### ABOUT THIS EXERCISE
Please, without the pictures, restate every entry exactly.
BEGIN MATERIAL PROVIDED
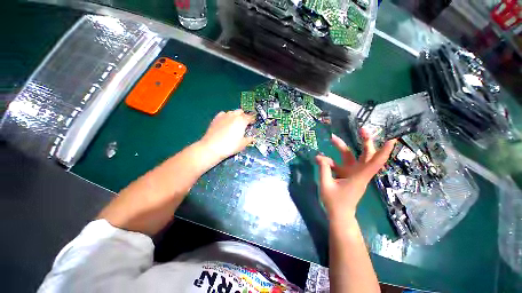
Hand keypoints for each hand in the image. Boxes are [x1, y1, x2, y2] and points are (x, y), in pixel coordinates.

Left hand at [200, 109, 255, 159]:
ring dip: (235, 116)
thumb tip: (253, 138)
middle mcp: (233, 115)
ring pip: (232, 112)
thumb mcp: (242, 144)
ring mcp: (224, 116)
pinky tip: (226, 123)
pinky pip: (224, 114)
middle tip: (245, 124)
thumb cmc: (229, 146)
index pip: (250, 117)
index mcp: (242, 121)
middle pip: (241, 112)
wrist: (212, 147)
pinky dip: (227, 117)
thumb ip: (249, 139)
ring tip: (235, 124)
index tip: (253, 123)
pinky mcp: (216, 118)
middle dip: (244, 116)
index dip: (253, 120)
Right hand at [316, 130, 395, 221]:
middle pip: (367, 155)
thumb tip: (319, 156)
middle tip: (362, 129)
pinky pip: (341, 164)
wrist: (339, 215)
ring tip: (332, 138)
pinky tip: (322, 159)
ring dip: (343, 147)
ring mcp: (353, 174)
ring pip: (352, 157)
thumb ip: (323, 169)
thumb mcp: (326, 185)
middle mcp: (359, 173)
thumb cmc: (335, 202)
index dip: (384, 152)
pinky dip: (331, 160)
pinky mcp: (347, 175)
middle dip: (366, 141)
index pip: (374, 163)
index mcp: (358, 177)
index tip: (392, 139)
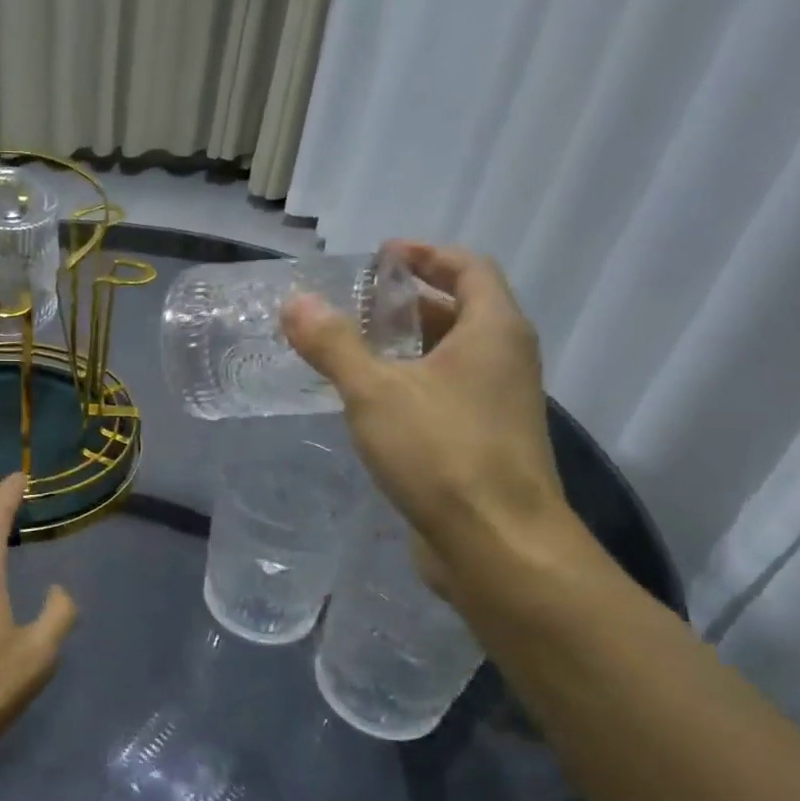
END MATERIAL PROVIDED
### WRITTEN RESPONSE
Hand keypoints for each hand in the image. Boxes are [x1, y1, x2, y2] and points are (x, y), in pixel coordinates.

Left hand at [200, 109, 255, 159]:
ring dip: (235, 116)
thumb tip: (253, 138)
middle mcp: (233, 115)
ring pip: (232, 112)
thumb mcp: (242, 144)
ring mcp: (224, 116)
pinky tip: (226, 123)
pinky pip: (224, 114)
middle tip: (245, 124)
thumb cmc: (229, 146)
index pip: (250, 117)
index mcp: (242, 121)
middle pip: (241, 112)
wrist: (212, 147)
pinky dip: (227, 117)
thumb ip: (249, 139)
ring tip: (235, 124)
index tip: (253, 123)
pinky mcp: (216, 118)
middle dip: (244, 116)
index dip: (253, 120)
Right hand at [316, 130, 395, 221]:
middle pip: (367, 155)
thumb tip: (319, 156)
middle tip: (362, 129)
pinky pip: (341, 164)
wrist: (339, 215)
ring tip: (332, 138)
pinky tip: (322, 159)
ring dip: (343, 147)
ring mcp: (353, 174)
ring pip: (352, 157)
thumb ip: (323, 169)
thumb mcp: (326, 185)
middle mcp: (359, 173)
thumb cmc: (335, 202)
index dip: (384, 152)
pinky dip: (331, 160)
pinky mcp: (347, 175)
middle dip: (366, 141)
index pip: (374, 163)
index mcp: (358, 177)
index tip: (392, 139)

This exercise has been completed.